Jugendamt stellt Haushaltshilfe

Wenn ein Elternteil aus gesundheitlichen oder anderen zwingenden Gründen ausfällt, kann auch das Jugendamt unter bestimmten Voraussetzungen eine Haushaltshilfe stellen oder andere vorübergehende Hilfen leisten, damit die Kinder versorgt und betreut sind. Damit eine Haushaltshilfe vom Jugendamt gestellt werden kann, darf das Kind das 14. Lebensjahr noch nicht vollendet haben. auch die Sozialen Dienste (unter anderem Sozialstationen, Haus- und Familienpflege, Nachbarschaftshilfekreise) bieten Hilfen an, damit der Haushalt weitergeführt werden kann.

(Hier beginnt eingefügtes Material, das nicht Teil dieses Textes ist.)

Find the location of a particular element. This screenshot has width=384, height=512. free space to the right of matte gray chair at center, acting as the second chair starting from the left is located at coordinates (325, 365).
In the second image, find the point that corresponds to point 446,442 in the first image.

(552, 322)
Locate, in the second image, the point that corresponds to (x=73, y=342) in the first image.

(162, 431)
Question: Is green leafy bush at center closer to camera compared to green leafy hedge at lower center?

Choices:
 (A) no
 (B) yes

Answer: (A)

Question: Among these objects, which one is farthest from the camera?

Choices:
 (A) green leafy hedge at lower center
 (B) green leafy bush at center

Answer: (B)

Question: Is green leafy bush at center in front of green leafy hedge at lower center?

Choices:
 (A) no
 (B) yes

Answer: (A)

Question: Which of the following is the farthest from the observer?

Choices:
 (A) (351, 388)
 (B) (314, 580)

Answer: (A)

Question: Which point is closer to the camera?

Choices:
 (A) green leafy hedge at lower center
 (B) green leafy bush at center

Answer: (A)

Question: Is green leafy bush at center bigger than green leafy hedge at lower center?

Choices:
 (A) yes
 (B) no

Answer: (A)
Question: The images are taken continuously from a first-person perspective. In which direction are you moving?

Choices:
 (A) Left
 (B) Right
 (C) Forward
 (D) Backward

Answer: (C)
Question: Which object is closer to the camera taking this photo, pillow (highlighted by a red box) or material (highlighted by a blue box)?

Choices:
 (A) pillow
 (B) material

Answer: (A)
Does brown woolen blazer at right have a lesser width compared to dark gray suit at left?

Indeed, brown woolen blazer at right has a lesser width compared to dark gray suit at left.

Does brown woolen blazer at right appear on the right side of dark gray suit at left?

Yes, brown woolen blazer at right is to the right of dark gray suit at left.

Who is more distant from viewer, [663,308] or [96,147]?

Voraussetzungen für Haushaltshilfe

Lebt in ihrem Haushalt ein Kind unter 14 Jahren oder ein behindertes Kind, das auf Hilfe angewiesen ist, können sie bei der gesetzlichen Krankenkasse eine Haushaltshilfe beantragen. Das gilt jedoch nur, wenn sie kein anderer Haushaltsteilnehmer unterstützt. Sie können Haushaltshilfe beantragen, wenn sie…

• … selbst vollstationär im Krankenhaus behandelt werden oder ihr Kind zur Behandlung in ein Krankenhaus begleiten müssen.

• … wegen einer Vorsorge- oder Rehabilitationsmaßnahme den Haushalt nicht selbst weiterführen können und ihre Krankenkasse Kostenträger dieser Maßnahme ist.

• … den Haushalt aufgrund einer schweren Krankheit oder akuten Verschlimmerung einer Krankheit nicht weiterführen können.

• … den Haushalt nach der Geburt eines Kindes oder wegen Schwangerschaftsbeschwerden nicht weiterführen können. Das gilt auch, wenn sie ihr erstes Kind erwarten.

Darüber hinaus erhalten sie auch dann Haushaltshilfe, wenn sie kein eigenes Kind versorgen müssen, sie aber ihren Haushalt wegen schwerer Krankheit oder akuter Verschlimmerung einer Krankheit nicht weiterführen können. Voraussetzung ist, dass keine Pflegebedürftigkeit ab Pflegegrad 2 vorliegt. Der Anspruch besteht längstens für die Dauer von vier Wochen.